WHAT THE EXERCISE ASKS – If a record holds a picture, leave the picture out and copy everything else exactly.

INFORMATION SUPPLIED –
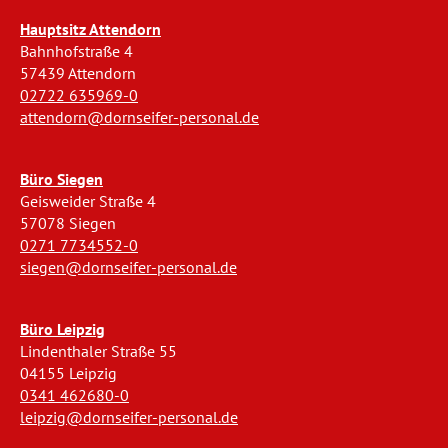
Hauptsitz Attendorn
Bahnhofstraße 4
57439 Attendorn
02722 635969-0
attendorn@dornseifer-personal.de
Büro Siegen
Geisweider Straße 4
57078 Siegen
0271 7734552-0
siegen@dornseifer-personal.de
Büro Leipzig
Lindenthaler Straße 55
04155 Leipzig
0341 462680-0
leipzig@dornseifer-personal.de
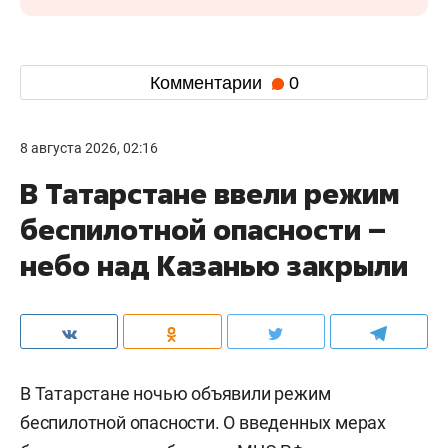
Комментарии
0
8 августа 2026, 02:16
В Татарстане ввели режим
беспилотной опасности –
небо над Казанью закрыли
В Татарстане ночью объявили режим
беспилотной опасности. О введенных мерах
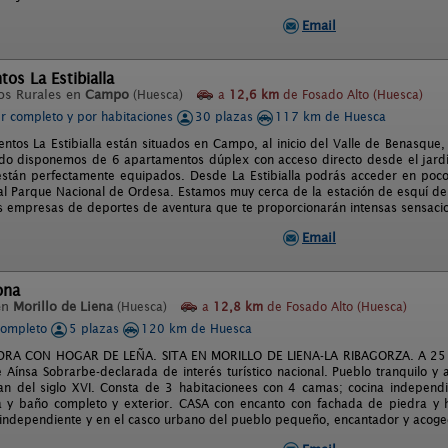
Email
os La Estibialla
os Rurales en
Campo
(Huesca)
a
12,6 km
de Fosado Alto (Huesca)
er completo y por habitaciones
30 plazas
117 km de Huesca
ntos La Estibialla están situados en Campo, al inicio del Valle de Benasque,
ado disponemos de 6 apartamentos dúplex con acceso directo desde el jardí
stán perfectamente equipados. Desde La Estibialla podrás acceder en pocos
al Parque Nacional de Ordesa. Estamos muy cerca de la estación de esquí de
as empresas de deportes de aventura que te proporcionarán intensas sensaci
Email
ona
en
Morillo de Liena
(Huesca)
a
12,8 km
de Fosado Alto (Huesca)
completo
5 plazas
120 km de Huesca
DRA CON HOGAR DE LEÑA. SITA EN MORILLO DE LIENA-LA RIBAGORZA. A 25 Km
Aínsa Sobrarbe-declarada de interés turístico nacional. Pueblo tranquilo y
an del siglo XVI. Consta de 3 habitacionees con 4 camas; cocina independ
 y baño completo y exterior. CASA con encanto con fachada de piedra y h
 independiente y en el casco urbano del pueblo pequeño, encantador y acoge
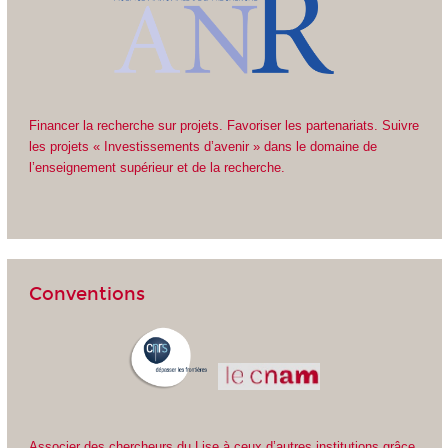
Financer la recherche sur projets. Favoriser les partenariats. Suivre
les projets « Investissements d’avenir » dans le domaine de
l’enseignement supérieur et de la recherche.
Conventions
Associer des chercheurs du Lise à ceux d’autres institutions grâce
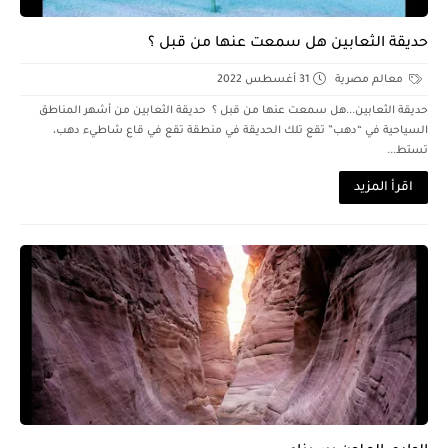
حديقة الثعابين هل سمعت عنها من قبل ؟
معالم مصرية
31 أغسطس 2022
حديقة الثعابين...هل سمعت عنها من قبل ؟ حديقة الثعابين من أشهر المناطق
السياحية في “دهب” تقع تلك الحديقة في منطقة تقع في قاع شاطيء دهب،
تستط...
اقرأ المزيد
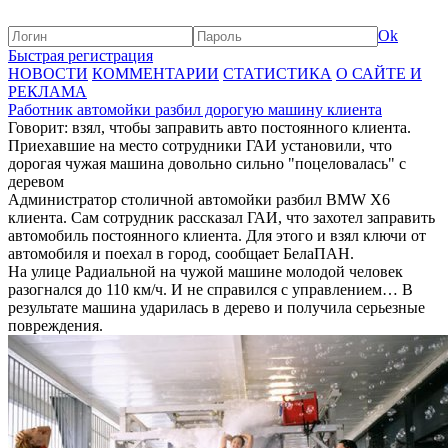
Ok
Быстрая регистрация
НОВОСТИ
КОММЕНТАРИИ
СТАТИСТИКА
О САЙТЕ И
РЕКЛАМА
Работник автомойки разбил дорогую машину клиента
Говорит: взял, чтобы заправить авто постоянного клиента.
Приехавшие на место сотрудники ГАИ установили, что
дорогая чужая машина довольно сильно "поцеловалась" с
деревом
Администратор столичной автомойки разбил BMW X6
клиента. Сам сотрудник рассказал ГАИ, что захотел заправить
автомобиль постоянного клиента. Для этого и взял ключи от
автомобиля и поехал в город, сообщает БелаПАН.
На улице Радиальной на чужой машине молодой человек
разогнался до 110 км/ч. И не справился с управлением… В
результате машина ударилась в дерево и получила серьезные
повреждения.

SOLUTION FOR THIS PROBLEM –
Hauptsitz Attendorn
Bahnhofstraße 4
57439 Attendorn
02722 635969-0
attendorn@dornseifer-personal.de
Büro Siegen
Geisweider Straße 4
57078 Siegen
0271 7734552-0
siegen@dornseifer-personal.de
Büro Leipzig
Lindenthaler Straße 55
04155 Leipzig
0341 462680-0
leipzig@dornseifer-personal.de
Комментарии
0
8 августа 2026, 02:16
В Татарстане ввели режим
беспилотной опасности –
небо над Казанью закрыли
В Татарстане ночью объявили режим
беспилотной опасности. О введенных мерах
Email
os La Estibialla
os Rurales en
Campo
(Huesca)
a
12,6 km
de Fosado Alto (Huesca)
er completo y por habitaciones
30 plazas
117 km de Huesca
ntos La Estibialla están situados en Campo, al inicio del Valle de Benasque,
ado disponemos de 6 apartamentos dúplex con acceso directo desde el jardí
stán perfectamente equipados. Desde La Estibialla podrás acceder en pocos
al Parque Nacional de Ordesa. Estamos muy cerca de la estación de esquí de
as empresas de deportes de aventura que te proporcionarán intensas sensaci
Email
ona
en
Morillo de Liena
(Huesca)
a
12,8 km
de Fosado Alto (Huesca)
completo
5 plazas
120 km de Huesca
DRA CON HOGAR DE LEÑA. SITA EN MORILLO DE LIENA-LA RIBAGORZA. A 25 Km
Aínsa Sobrarbe-declarada de interés turístico nacional. Pueblo tranquilo y
an del siglo XVI. Consta de 3 habitacionees con 4 camas; cocina independ
 y baño completo y exterior. CASA con encanto con fachada de piedra y h
 independiente y en el casco urbano del pueblo pequeño, encantador y acoge
Financer la recherche sur projets. Favoriser les partenariats. Suivre
les projets « Investissements d’avenir » dans le domaine de
l’enseignement supérieur et de la recherche.
Conventions
Associer des chercheurs du Lise à ceux d’autres institutions grâce
حديقة الثعابين هل سمعت عنها من قبل ؟
معالم مصرية
31 أغسطس 2022
حديقة الثعابين...هل سمعت عنها من قبل ؟ حديقة الثعابين من أشهر المناطق
السياحية في “دهب” تقع تلك الحديقة في منطقة تقع في قاع شاطيء دهب،
تستط...
اقرأ المزيد
Ok
Быстрая регистрация
НОВОСТИ
КОММЕНТАРИИ
СТАТИСТИКА
О САЙТЕ И
РЕКЛАМА
Работник автомойки разбил дорогую машину клиента
Говорит: взял, чтобы заправить авто постоянного клиента.
Приехавшие на место сотрудники ГАИ установили, что
дорогая чужая машина довольно сильно "поцеловалась" с
деревом
Администратор столичной автомойки разбил BMW X6
клиента. Сам сотрудник рассказал ГАИ, что захотел заправить
автомобиль постоянного клиента. Для этого и взял ключи от
автомобиля и поехал в город, сообщает БелаПАН.
На улице Радиальной на чужой машине молодой человек
разогнался до 110 км/ч. И не справился с управлением… В
результате машина ударилась в дерево и получила серьезные
повреждения.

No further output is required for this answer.